Page-level text extractions
********************

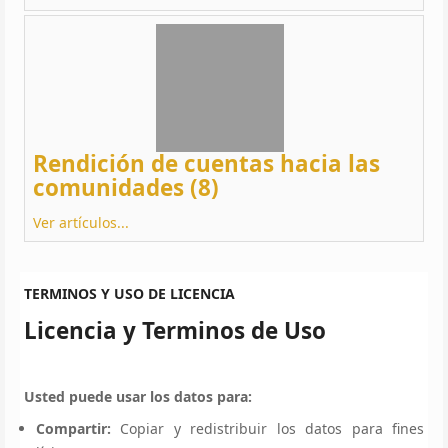
Rendición de cuentas hacia las
comunidades (8)
Ver artículos...
TERMINOS Y USO DE LICENCIA
Licencia y Terminos de Uso
Usted puede usar los datos para:
Compartir:
Copiar y redistribuir los datos para fines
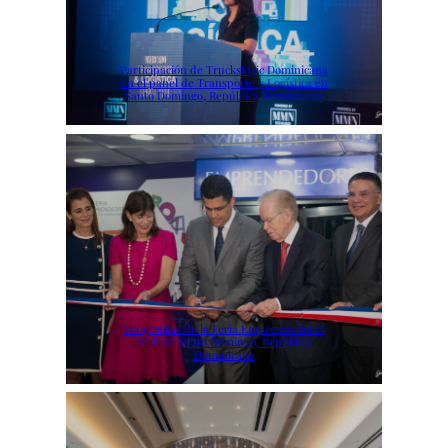
Participación de Truckslogic Dominicana
en el panel de Transporte y Logística en
Santo Domingo, República Dominicana
Fotografías de la Feria Emprendedores
2018 en Santo Domingo, República
Dominicana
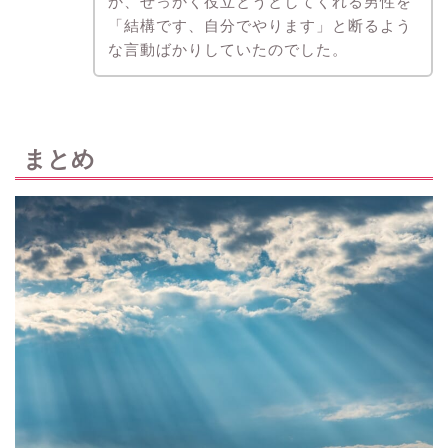
か、せっかく役立とうとしてくれる男性を
「結構です、自分でやります」と断るよう
な言動ばかりしていたのでした。
まとめ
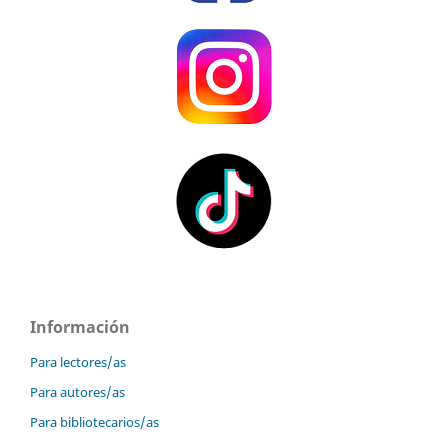
Información
Para lectores/as
Para autores/as
Para bibliotecarios/as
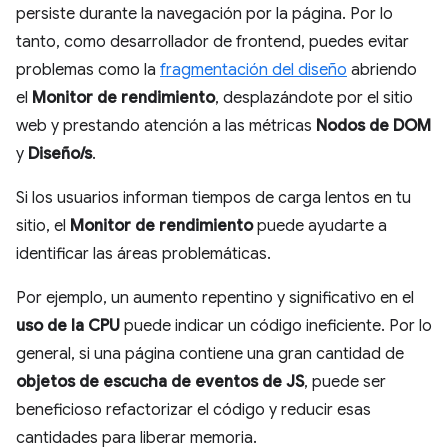
persiste durante la navegación por la página. Por lo
tanto, como desarrollador de frontend, puedes evitar
problemas como la
fragmentación del diseño
abriendo
el
Monitor de rendimiento
, desplazándote por el sitio
web y prestando atención a las métricas
Nodos de DOM
y
Diseño/s
.
Si los usuarios informan tiempos de carga lentos en tu
sitio, el
Monitor de rendimiento
puede ayudarte a
identificar las áreas problemáticas.
Por ejemplo, un aumento repentino y significativo en el
uso de la CPU
puede indicar un código ineficiente. Por lo
general, si una página contiene una gran cantidad de
objetos de escucha de eventos de JS
, puede ser
beneficioso refactorizar el código y reducir esas
cantidades para liberar memoria.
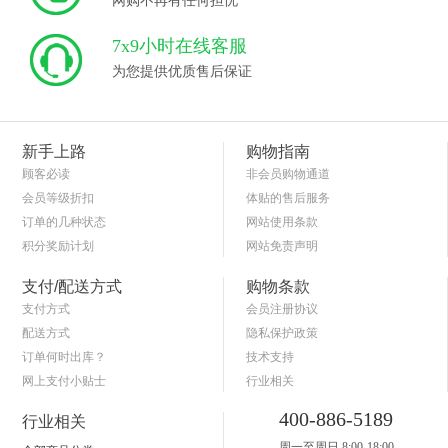
网购不再有任何担忧
7x9小时在线客服
为您提供优质售后保证
新手上路
购物指南
顾客必读
非会员购物通道
会员等级折扣
体贴的售后服务
订单的几种状态
网站使用条款
积分奖励计划
网站免责声明
商品退货保障
简单的购物流程
支付/配送方式
购物条款
支付方式
会员注册协议
配送方式
隐私保护政策
订单何时出库？
技术支持
网上支付小贴士
行业相关
关于送货和验货
400-886-5189
行业相关
周一至周日 8:00-18:00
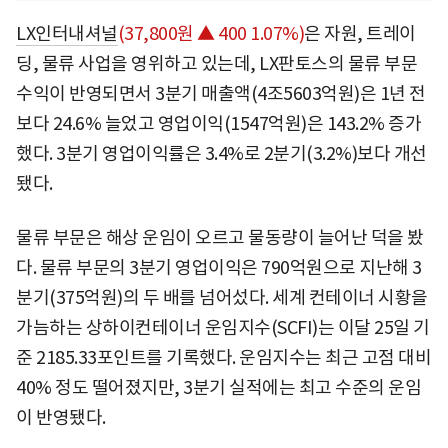
LX인터내셔널
(37,800원 ▲ 400 1.07%)
은 자원, 트레이
딩, 물류 사업을 영위하고 있는데, LX판토스의 물류 부문
수익이 반영되면서 3분기 매출액(4조5603억원)은 1년 전
보다 24.6% 늘었고 영업이익(1547억원)은 143.2% 증가
했다. 3분기 영업이익률은 3.4%로 2분기(3.2%)보다 개선
됐다.
물류 부문은 해상 운임이 오르고 물동량이 늘어난 덕을 봤
다. 물류 부문의 3분기 영업이익은 790억원으로 지난해 3
분기(375억원)의 두 배를 넘어섰다. 세계 컨테이너 시황을
가늠하는 상하이컨테이너 운임지수(SCFI)는 이달 25일 기
준 2185.33포인트를 기록했다. 운임지수는 최근 고점 대비
40% 정도 떨어졌지만, 3분기 실적에는 최고 수준의 운임
이 반영됐다.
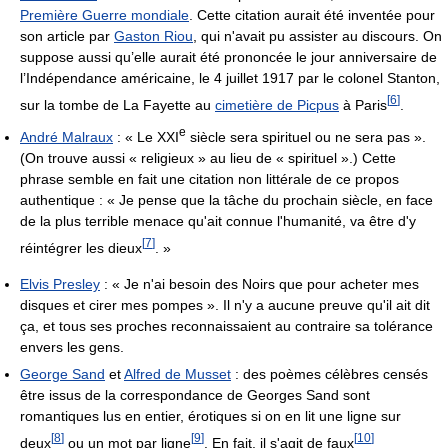
Première Guerre mondiale
. Cette citation aurait été inventée pour
son article par
Gaston Riou
, qui n'avait pu assister au discours. On
suppose aussi qu’elle aurait été prononcée le jour anniversaire de
l’Indépendance américaine, le 4 juillet 1917 par le colonel Stanton,
[
6
]
sur la tombe de La Fayette au
cimetière de Picpus
à Paris
.
e
André Malraux
: « Le
XXI
siècle sera spirituel ou ne sera pas ».
(On trouve aussi « religieux » au lieu de « spirituel ».) Cette
phrase semble en fait une citation non littérale de ce propos
authentique : « Je pense que la tâche du prochain siècle, en face
de la plus terrible menace qu'ait connue l'humanité, va être d'y
[
7
]
réintégrer les dieux
. »
Elvis Presley
: « Je n'ai besoin des Noirs que pour acheter mes
disques et cirer mes pompes ». Il n'y a aucune preuve qu'il ait dit
ça, et tous ses proches reconnaissaient au contraire sa tolérance
envers les gens.
George Sand
et
Alfred de Musset
: des poèmes célèbres censés
être issus de la correspondance de Georges Sand sont
romantiques lus en entier, érotiques si on en lit une ligne sur
[
8
]
[
9
]
[
10
]
deux
ou un mot par ligne
. En fait, il s'agit de faux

********************

— TASK STATEMENT —
Go through the data and show each line that holds "datos".

— EXERCISE OUTPUT —
Usted puede usar los datos para:
Copiar y redistribuir los datos para fines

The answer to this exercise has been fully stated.